Am diesjährigen NIFFF zogen wir uns während drei Tagen 18 Filme rein. Unsere Reviews dazu gibt es gebündelt, in mehr oder weniger thematisch abgestimmten 3er-Gruppen. Heute etwas tierisch: Das Biest in der menschlichen Natur.

Berlin Syndrom (2017)

Backpacker-Trauma mit psychopathischem Berliner-Fritzl und australischer Traumtänzerin. Eine 120-minutenlange Qual für Nerven und Gemüt, welche sich wie eine Kurzversion eines Kidnappings anfühlt.
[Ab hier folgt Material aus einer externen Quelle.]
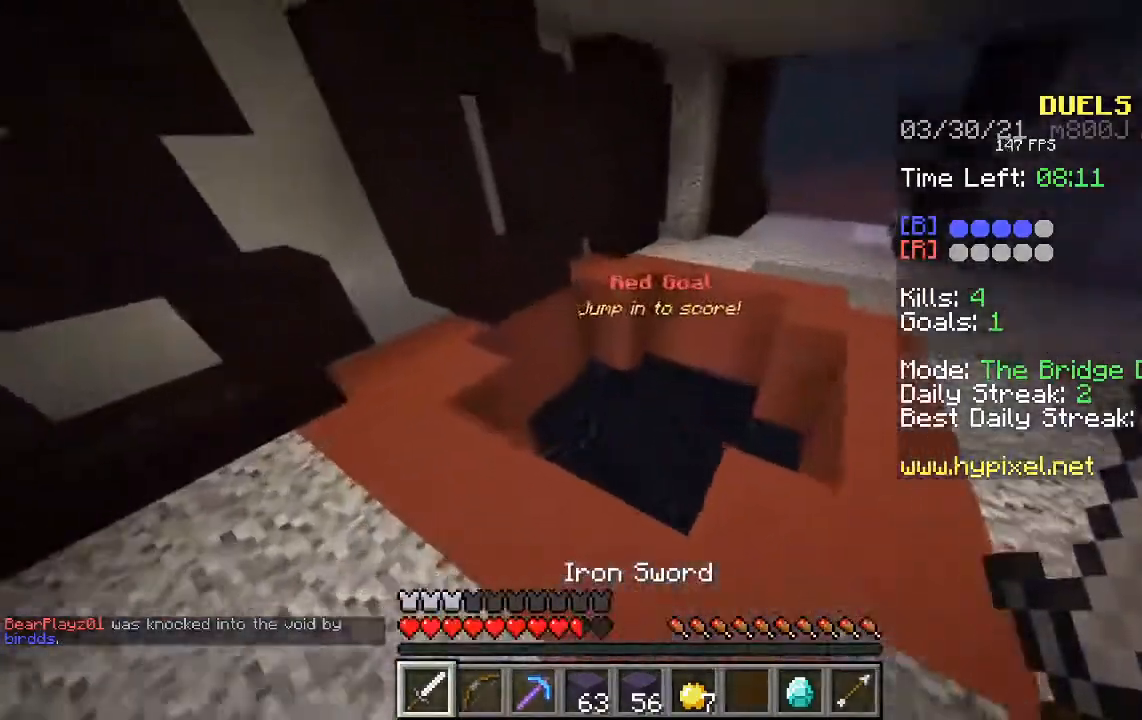
{"keys": ["w"], "mouse": [], "events": [[470, "space", "up"]]}
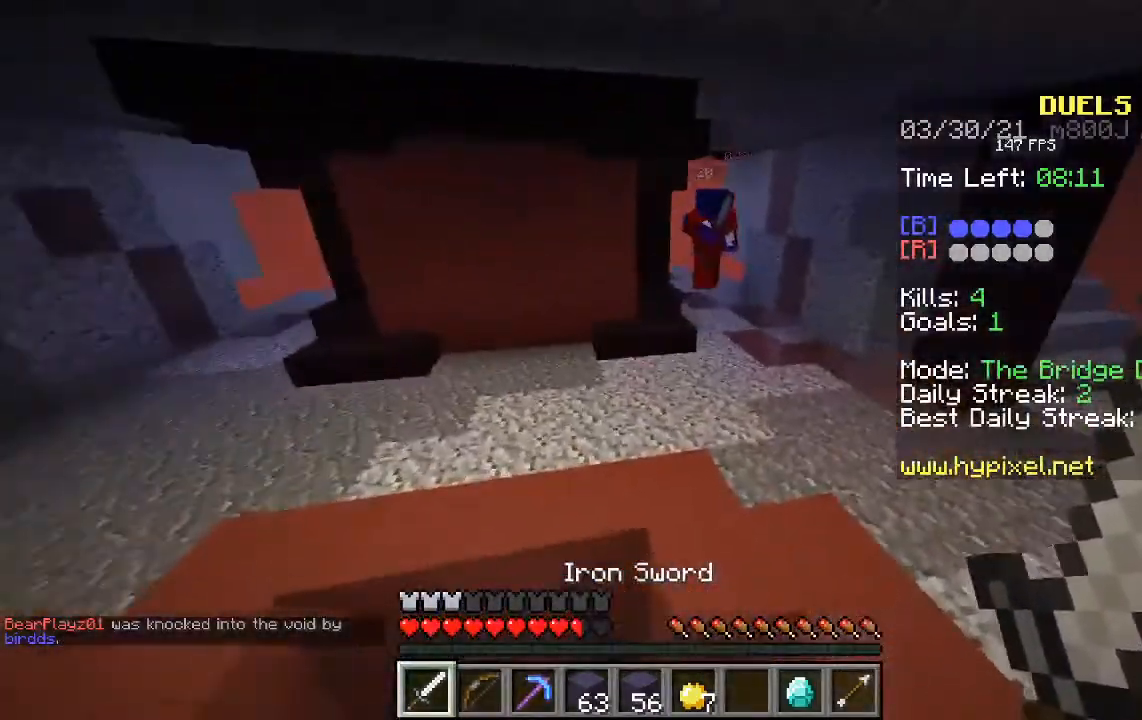
{"keys": [], "mouse": [], "events": [[67, "w", "up"]]}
Der australischen Produktion fehlen harte, psychologische Gewaltszenen und das Mitgefühl mit dem Entführer entfällt fast gänzlich, obwohl der Titel eine Anspielung auf das Stockholm Syndrom ist. Dank glaubwürdigen Schauspielern und träumerischer Kameraführung halbwegs passabel.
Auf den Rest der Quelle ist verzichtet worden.